In 2 Pakistani sibs with ARVD with left ventricular involvement as well as mild palmoplantar keratoderma and woolly hair, in whom homozygosity mapping excluded the involvement of the JUP (173325), DSP (125647), and PKP2 (602861) genes, Simpson et al. (2009) identified homozygosity for a 1-bp deletion in the DSC2 gene (125645.0004). The unaffected first-cousin parents and an unaffected sister were heterozygous carriers of the mutation, which was not found in 300 control chromosomes.

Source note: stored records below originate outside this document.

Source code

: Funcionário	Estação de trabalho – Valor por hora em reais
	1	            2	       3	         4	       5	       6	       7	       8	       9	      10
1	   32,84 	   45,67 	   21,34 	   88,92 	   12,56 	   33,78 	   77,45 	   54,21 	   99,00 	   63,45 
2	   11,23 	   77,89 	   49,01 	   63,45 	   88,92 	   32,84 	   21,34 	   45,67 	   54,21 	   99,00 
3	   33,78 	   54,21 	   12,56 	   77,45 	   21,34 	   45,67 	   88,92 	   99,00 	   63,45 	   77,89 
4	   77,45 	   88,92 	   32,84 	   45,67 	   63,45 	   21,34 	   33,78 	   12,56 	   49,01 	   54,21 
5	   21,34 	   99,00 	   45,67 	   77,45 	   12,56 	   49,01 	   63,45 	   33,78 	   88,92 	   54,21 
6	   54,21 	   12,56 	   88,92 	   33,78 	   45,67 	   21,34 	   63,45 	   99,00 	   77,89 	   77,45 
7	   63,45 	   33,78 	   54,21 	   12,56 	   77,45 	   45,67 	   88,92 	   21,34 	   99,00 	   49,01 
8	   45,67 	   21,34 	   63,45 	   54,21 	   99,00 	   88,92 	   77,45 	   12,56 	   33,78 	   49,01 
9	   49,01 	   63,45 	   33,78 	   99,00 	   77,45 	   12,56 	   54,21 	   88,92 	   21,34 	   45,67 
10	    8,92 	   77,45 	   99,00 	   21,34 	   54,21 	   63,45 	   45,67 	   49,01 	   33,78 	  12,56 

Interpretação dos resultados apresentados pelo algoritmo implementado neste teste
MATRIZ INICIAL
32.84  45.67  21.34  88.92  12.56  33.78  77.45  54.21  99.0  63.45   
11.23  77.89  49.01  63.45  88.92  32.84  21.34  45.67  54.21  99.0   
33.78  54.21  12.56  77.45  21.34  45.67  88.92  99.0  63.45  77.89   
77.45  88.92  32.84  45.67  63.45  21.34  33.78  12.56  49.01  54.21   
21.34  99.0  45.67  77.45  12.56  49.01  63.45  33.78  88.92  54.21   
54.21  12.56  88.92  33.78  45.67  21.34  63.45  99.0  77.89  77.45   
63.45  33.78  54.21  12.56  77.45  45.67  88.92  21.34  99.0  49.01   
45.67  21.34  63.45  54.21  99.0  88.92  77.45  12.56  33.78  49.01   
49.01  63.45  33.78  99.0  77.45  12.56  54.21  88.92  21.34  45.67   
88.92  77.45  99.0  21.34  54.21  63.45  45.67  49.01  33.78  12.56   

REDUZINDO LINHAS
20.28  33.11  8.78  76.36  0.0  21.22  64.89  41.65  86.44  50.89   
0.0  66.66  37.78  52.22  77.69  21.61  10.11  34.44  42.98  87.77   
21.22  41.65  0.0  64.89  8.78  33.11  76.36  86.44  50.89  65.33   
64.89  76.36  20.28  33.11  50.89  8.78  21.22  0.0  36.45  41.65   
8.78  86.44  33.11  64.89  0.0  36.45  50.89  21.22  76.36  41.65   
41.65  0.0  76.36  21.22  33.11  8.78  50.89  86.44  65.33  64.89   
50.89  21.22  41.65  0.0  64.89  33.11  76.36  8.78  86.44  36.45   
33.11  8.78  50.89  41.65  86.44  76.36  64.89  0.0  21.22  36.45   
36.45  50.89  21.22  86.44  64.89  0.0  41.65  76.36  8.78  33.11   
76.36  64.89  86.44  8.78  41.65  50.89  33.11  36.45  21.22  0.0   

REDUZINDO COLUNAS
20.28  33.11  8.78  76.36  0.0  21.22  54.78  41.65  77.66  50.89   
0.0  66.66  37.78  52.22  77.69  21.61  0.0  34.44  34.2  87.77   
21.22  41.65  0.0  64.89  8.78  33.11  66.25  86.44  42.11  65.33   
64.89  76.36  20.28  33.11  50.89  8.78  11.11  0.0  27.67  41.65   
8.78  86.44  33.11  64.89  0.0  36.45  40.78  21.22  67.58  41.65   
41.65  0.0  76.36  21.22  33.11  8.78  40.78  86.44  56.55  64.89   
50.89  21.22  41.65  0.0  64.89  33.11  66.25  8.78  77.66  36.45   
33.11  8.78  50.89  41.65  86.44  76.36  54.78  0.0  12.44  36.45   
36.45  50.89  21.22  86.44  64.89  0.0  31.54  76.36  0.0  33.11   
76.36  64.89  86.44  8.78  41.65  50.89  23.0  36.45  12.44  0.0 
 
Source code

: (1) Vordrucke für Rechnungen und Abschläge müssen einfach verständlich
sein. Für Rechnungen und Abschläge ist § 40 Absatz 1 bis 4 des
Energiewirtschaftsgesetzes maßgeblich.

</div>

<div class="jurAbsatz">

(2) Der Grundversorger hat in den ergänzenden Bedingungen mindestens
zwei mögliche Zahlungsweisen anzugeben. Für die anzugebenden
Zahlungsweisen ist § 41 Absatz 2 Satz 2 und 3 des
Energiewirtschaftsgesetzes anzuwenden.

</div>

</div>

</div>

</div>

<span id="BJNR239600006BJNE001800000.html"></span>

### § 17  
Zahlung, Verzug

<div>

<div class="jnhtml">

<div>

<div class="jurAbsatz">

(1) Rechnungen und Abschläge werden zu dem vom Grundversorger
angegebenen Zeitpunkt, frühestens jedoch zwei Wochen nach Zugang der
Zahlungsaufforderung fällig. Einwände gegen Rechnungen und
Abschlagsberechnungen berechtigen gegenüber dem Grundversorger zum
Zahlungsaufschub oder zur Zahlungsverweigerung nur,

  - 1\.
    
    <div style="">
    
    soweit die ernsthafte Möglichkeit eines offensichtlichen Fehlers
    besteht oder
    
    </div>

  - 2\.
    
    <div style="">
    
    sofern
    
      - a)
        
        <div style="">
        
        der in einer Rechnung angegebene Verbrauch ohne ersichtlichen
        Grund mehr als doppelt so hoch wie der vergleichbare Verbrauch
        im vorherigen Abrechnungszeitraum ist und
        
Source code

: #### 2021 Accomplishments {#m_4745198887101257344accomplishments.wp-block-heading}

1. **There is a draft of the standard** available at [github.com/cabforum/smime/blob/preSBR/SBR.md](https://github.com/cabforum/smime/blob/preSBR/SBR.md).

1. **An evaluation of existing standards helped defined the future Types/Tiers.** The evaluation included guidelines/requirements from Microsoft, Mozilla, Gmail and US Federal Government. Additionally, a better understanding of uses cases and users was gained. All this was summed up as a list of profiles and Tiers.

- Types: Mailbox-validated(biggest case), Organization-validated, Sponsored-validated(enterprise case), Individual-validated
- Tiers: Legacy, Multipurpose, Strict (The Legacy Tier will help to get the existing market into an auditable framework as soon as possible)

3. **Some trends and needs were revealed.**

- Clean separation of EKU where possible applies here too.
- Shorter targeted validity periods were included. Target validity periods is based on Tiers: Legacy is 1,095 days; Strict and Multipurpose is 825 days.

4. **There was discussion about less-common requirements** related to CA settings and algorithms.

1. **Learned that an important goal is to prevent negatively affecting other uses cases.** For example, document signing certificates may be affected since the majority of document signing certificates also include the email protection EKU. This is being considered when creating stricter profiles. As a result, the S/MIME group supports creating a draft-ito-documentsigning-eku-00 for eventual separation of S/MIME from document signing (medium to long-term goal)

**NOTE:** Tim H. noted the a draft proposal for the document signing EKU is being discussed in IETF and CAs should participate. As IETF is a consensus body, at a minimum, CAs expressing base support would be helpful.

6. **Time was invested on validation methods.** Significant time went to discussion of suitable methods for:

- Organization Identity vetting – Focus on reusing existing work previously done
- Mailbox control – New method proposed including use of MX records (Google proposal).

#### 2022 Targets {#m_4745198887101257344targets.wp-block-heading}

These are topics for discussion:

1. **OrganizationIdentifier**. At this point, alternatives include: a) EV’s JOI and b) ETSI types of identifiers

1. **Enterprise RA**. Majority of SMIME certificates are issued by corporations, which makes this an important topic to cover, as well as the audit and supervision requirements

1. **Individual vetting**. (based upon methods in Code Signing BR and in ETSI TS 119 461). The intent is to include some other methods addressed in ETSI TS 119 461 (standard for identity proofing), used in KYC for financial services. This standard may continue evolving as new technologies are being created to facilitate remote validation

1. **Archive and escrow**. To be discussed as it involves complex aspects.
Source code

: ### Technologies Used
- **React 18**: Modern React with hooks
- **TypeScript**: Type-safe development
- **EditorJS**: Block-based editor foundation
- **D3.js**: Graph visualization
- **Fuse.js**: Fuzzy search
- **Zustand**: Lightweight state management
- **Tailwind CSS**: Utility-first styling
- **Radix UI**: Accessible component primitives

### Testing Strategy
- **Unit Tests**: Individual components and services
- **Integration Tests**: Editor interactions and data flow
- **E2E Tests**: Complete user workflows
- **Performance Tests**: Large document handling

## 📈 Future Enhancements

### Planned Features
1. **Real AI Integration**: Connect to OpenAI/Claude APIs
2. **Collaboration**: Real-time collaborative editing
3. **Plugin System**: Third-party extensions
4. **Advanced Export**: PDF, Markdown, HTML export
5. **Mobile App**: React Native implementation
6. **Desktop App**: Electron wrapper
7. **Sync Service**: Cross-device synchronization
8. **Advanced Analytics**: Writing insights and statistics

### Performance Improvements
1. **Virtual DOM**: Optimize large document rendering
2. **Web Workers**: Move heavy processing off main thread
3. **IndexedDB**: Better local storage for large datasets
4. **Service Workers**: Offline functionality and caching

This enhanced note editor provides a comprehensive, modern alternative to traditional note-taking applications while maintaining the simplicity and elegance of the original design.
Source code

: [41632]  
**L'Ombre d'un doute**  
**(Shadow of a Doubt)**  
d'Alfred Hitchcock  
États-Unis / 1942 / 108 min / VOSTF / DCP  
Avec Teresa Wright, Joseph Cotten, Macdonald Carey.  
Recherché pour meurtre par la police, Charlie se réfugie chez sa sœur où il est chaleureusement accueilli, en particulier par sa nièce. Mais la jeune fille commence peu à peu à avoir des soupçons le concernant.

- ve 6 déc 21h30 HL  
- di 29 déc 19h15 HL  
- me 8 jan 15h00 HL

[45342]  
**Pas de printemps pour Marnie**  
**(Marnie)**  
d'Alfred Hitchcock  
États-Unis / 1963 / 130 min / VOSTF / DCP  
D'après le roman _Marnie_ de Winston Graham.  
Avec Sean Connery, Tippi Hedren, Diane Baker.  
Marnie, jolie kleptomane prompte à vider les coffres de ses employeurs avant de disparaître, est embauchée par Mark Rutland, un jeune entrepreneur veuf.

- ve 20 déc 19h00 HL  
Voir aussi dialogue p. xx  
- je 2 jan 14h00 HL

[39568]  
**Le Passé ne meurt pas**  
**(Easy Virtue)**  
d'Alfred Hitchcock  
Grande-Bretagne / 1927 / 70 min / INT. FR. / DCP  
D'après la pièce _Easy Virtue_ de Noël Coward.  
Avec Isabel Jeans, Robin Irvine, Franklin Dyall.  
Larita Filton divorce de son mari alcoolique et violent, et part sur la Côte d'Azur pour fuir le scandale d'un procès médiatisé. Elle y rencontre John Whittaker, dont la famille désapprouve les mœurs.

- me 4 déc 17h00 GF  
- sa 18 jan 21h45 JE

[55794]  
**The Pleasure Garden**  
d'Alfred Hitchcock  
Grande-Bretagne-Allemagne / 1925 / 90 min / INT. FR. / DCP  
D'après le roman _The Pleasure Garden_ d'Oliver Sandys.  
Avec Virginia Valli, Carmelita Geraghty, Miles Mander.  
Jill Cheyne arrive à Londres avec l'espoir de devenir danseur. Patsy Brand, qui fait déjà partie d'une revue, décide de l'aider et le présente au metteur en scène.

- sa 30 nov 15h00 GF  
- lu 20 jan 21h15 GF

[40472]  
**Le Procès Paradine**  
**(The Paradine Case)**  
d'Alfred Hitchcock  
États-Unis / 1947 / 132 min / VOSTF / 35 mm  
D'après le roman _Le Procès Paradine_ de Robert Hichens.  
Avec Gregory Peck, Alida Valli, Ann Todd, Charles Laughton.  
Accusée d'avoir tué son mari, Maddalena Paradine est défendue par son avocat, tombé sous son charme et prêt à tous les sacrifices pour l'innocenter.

Gerull et al. (2013) screened 2 Canadian Hutterite kindreds with ARVD, 1 from the Dariusleut branch and 1 from the Lehrerleut branch, for mutation in 7 ARVD-associated genes and identified homozygosity for a nonsense mutation in the DSC2 gene (Q554X; 125645.0005) that segregated fully with disease in both families. Genotyping of a population-based sample of 1,535 Schmiedeleut Hutterites from South Dakota revealed a carrier frequency of 9.4%, with identification of 6 homozygotes from 4 families, 3 of whom were clinically asymptomatic. All 144 Schmiedeleut carriers could be traced back through a 9-generation pedigree to their most recent common ancestor couple, born in the 1750s, before the establishment of the 3 Hutterite leuts, suggesting that the mutation was introduced by a single individual. Mild palmoplantar hyperkeratosis was observed in only 1 of the Canadian Hutterite patients, who had normal hair. Gerull et al. (2013) suggested that involvement of hair and skin, as observed in a family of Pakistani origin by Simpson et al. (2009), might be dependent on the exact location of the mutation or a modifying genetic/ethnic background.